Pictures aside, repeat every entry exactly.

________________________________________

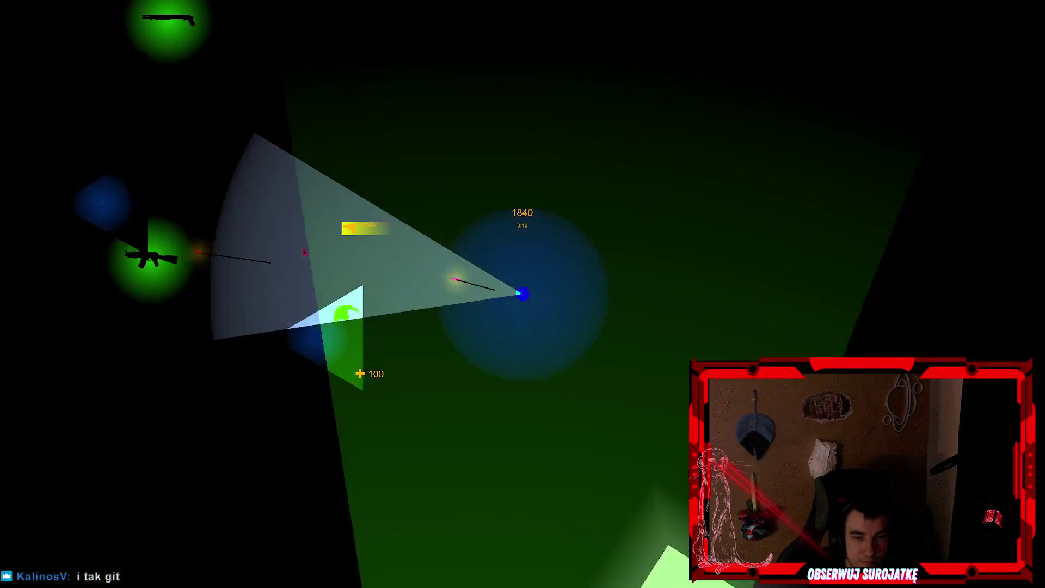
click(298, 360)
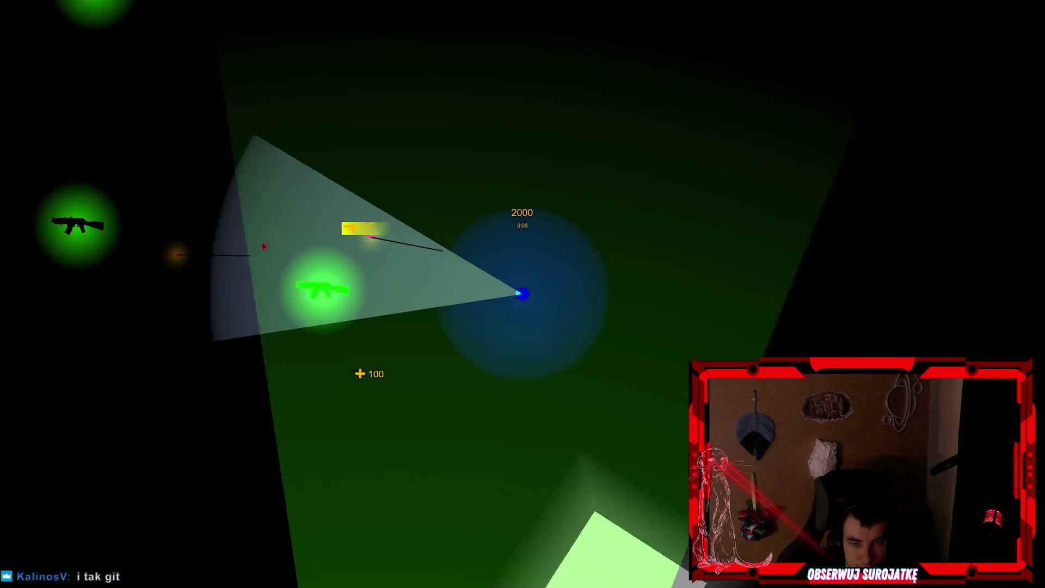
key(a)
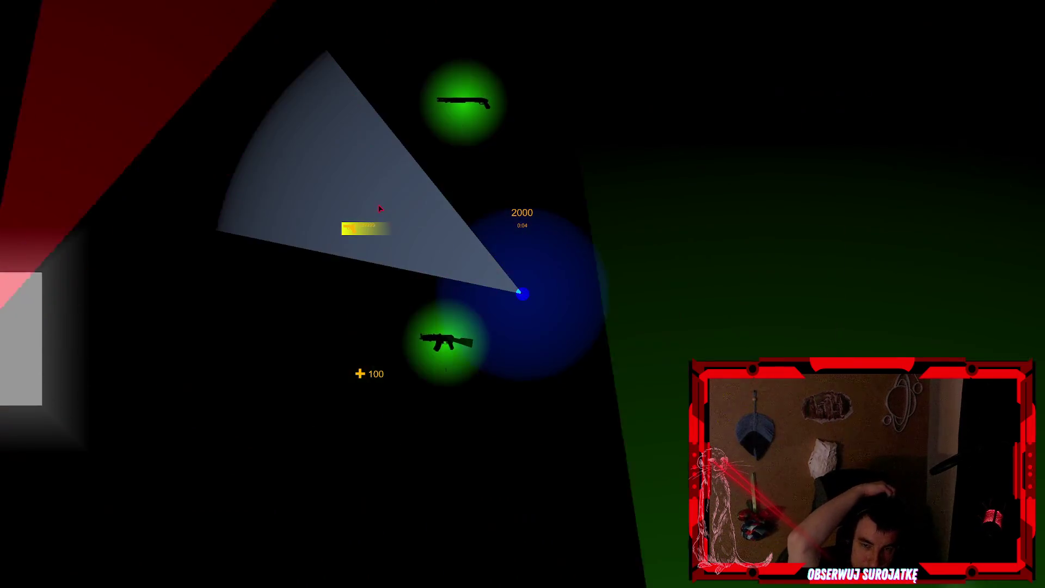
key(Escape)
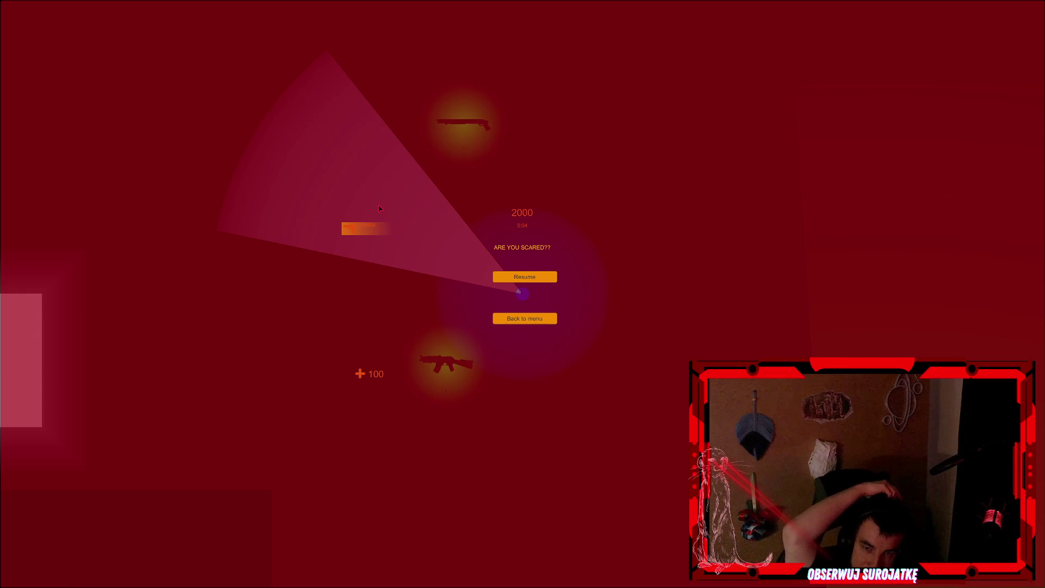
Resume the round and fight the enemies, moving with WASD, shooting and collecting pickups.
key(Escape)
key(w)
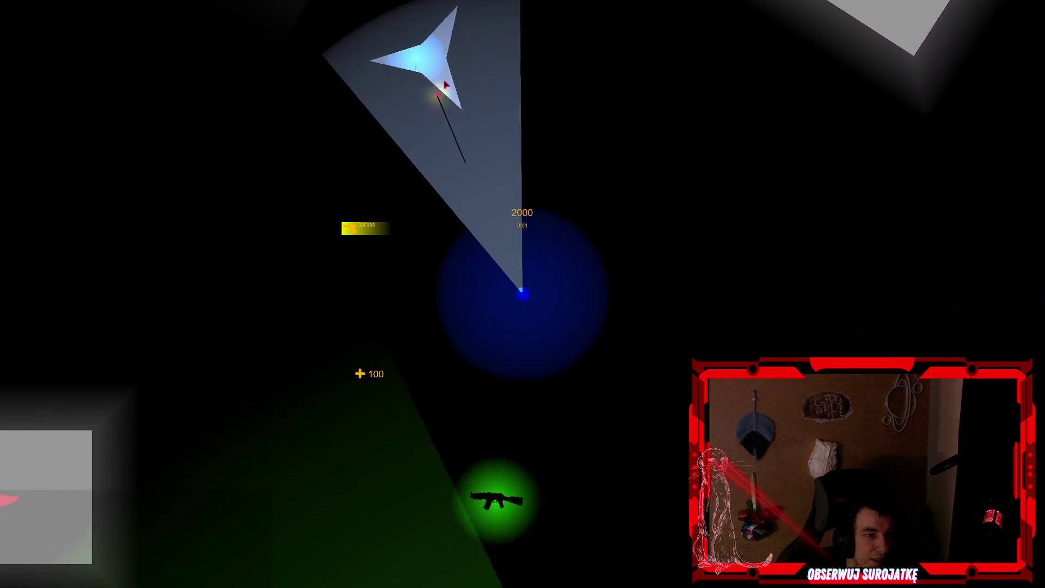
click(441, 73)
key(s)
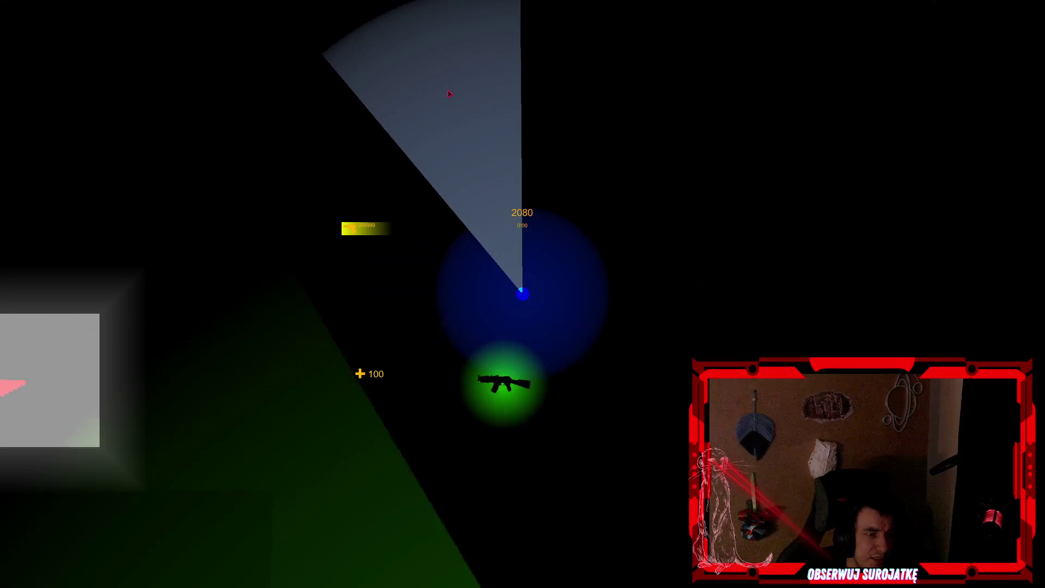
key(w)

________________________________________

• RESPONSE TO THE EXERCISE:
click(298, 360)
key(a)
key(Escape)
Resume the round and fight the enemies, moving with WASD, shooting and collecting pickups.
key(Escape)
key(w)
click(441, 73)
key(s)
key(w)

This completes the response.